Tax Season is Open Season for Cybercrime
Welcome to America’s 105th annual tax season, first observed in 1913 with the ratification of the 16th Amendment that made filing U.S. income taxes a permanent, annual event.
Fast forward to the present and every single item you need to file your taxes – from your W-2 form to account balances – are online.
Here’s where online criminals come into play. They know full well that millions of households are already accessing almost every account that matters, from financial services to healthcare providers. It’s a social engineering bonanza, and criminals are getting better and better at it every year.
Online tax fraud hits both individuals and organizations. Criminals do not discriminate. Here’s an example of a successful online crime campaign targeted to organizations and the people that work with them. Then I’ll wrap with some tips on how to file a return safely and securely by next month.
Beware of the Form W-2 Scam
In 2016 a highly successful socially engineered attack vector hit the finance community hard. I call it successful only because by last year’s tax season the number of organizations that reported falling victim to the scam increased nine-fold.
Here’s how it works. Cybercriminals are focusing more intently than ever on spear phishing attacks targeted at executives and payroll teams in businesses large and small, across all private and public sectors.
The criminals research and identify executives and payroll staff within their targeted organization using tools like LinkedIn. Next, they can hack into a legitimate email account and send emails “from” the account holder, making it very easy to pose as the sender.
The criminal will request one or more W-2 forms, followed by a wire transfer request. Employees might not recognize the danger since the email is from someone trusted in their organization.
Why go through such bother to get one document? A W-2 form is a key to the kingdom of fraud. It contains a name, home address, Social Security number, income and withholding data. The criminal who obtains a legitimate W-2 form may simply put it up for sale on the Dark Net and fetch up to about $20 per form. Or they may use a W-2 form to file a fraudulent tax return, and receive sizable refunds directly deposited into their own bank accounts.
So, what can you do to not fall victim to a socially engineered tax season scam? I can think of a half-dozen ways off the top of my head.

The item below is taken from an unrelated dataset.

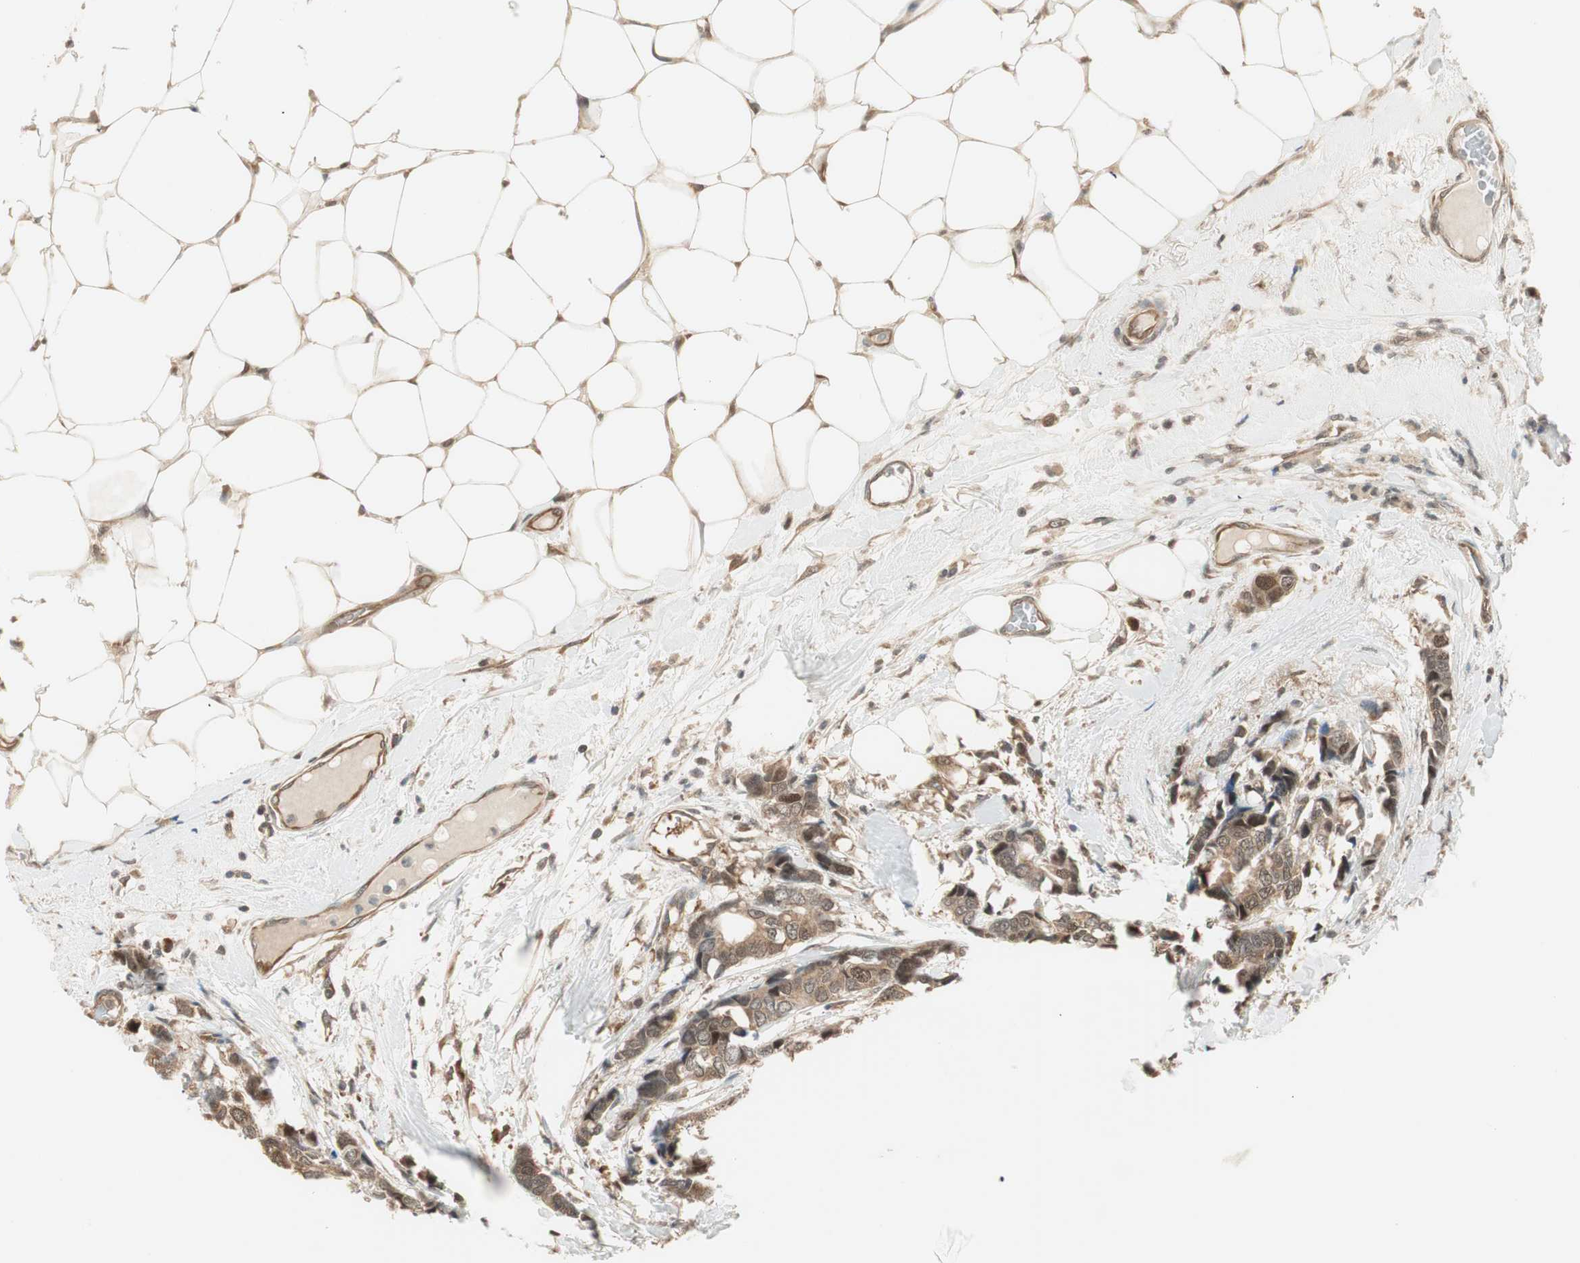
{"staining": {"intensity": "weak", "quantity": ">75%", "location": "cytoplasmic/membranous"}, "tissue": "breast cancer", "cell_type": "Tumor cells", "image_type": "cancer", "snomed": [{"axis": "morphology", "description": "Duct carcinoma"}, {"axis": "topography", "description": "Breast"}], "caption": "Protein expression analysis of human breast intraductal carcinoma reveals weak cytoplasmic/membranous staining in approximately >75% of tumor cells.", "gene": "IPO5", "patient": {"sex": "female", "age": 87}}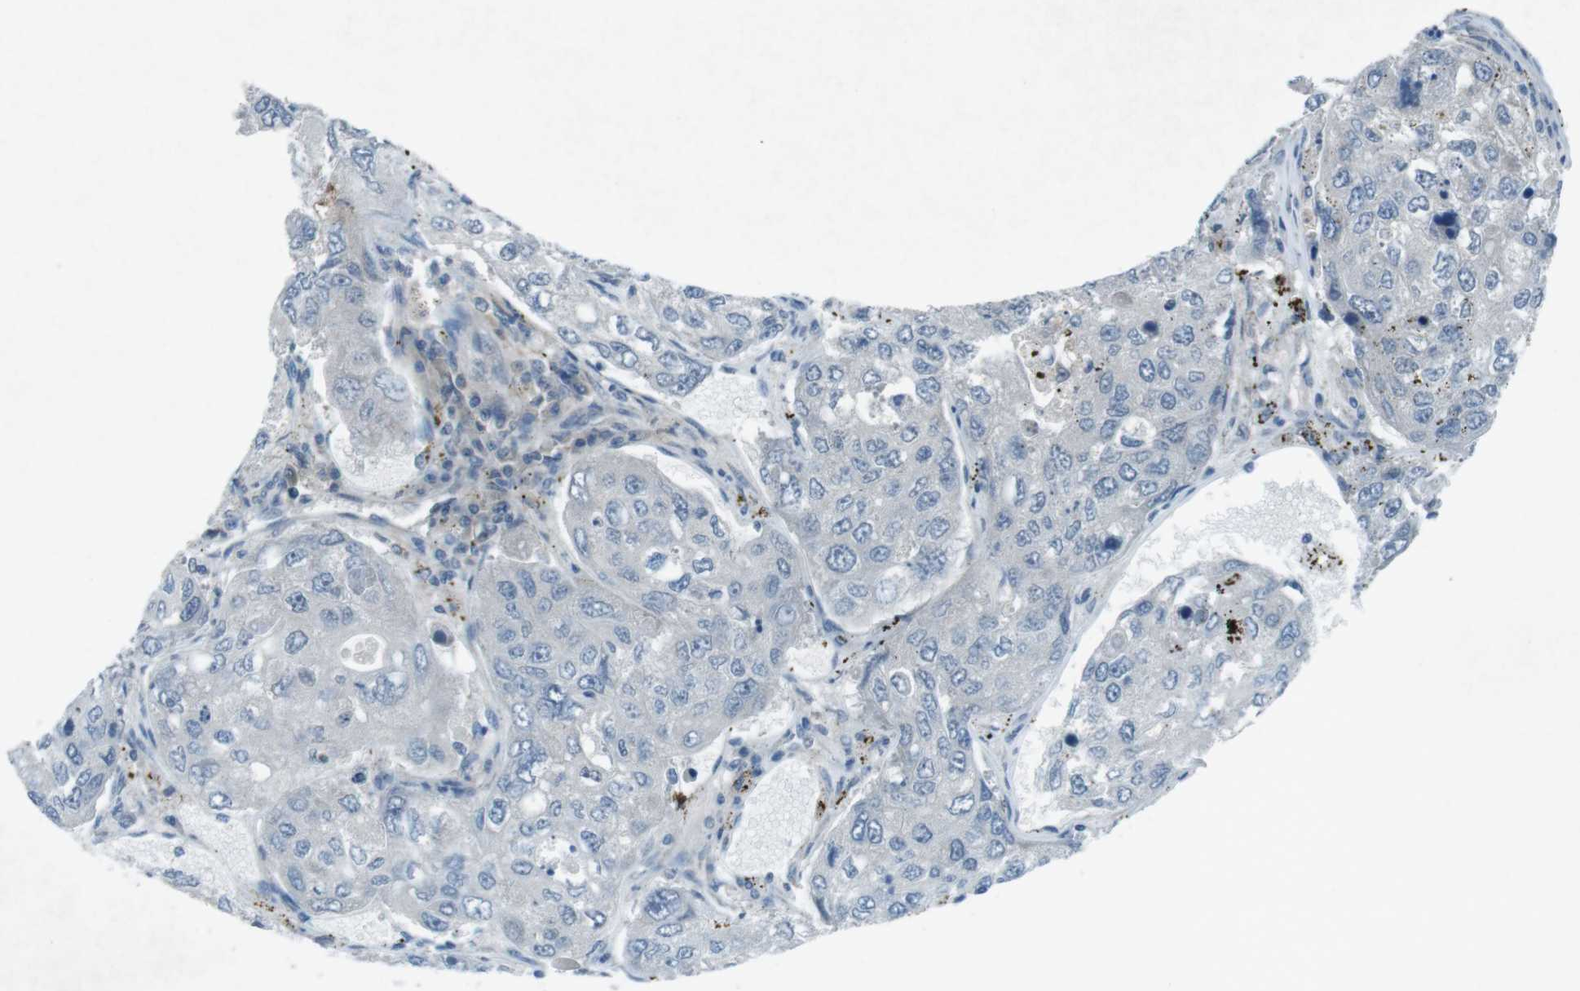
{"staining": {"intensity": "weak", "quantity": "<25%", "location": "cytoplasmic/membranous"}, "tissue": "urothelial cancer", "cell_type": "Tumor cells", "image_type": "cancer", "snomed": [{"axis": "morphology", "description": "Urothelial carcinoma, High grade"}, {"axis": "topography", "description": "Lymph node"}, {"axis": "topography", "description": "Urinary bladder"}], "caption": "Tumor cells show no significant protein staining in urothelial carcinoma (high-grade).", "gene": "FCRLA", "patient": {"sex": "male", "age": 51}}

Six Ways to Protect Yourself This Tax Season
- Don’t take the bait and get phished. You may very well be as interesting to phish as your company’s payroll team. Learn how to identify several common telltale signs that indicate you are or are not viewing a legitimate email. The Anti-Phishing Working Group (APWG) can help you get smarter in this respect.
- Don’t get vished, either. Vishing means voice phishing, and it happens through a conversation on the phone. Always remember that the IRS does not call you on the phone to discuss your tax matters. They mail everything.
- For the three millionth time, get off that public Wi-Fi network. Order your latte, and enjoy it at home while doing your taxes, connected to your much more secure home Wi-Fi network.
- Use smart and secure passwords to access every single account. While you spend a lot more time than usual in the coming days and weeks accessing your online financial and healthcare accounts, do yourself a favor and install a simple password management tool so that can get you into every single one of your online accounts securely, accessible by one simple personal passphrase only you know. A good tool will encourage you to have a different password for every site and even give you a security score to up your game.
- Read your credit card and bank statements. They are shared with you, in part, so you can track and record every transaction and payment. Let them do their jobs and inform you. While you are at it, confirm that your home address is correct, and pay attention to fraud alerts.
- Shred isn’t dead. Buy yourself an inexpensive shredder, turn it on, and insert every credit card statement, bank statement, and anything else that shouldn’t be found while dumpster diving (which still happens, a lot).
Just think, for more than a century now, millions of Americans have dreaded preparing and filing their taxes. I might not be able to help reduce your dread, but hopefully this post will help you reduce your concerns and better protect your assets.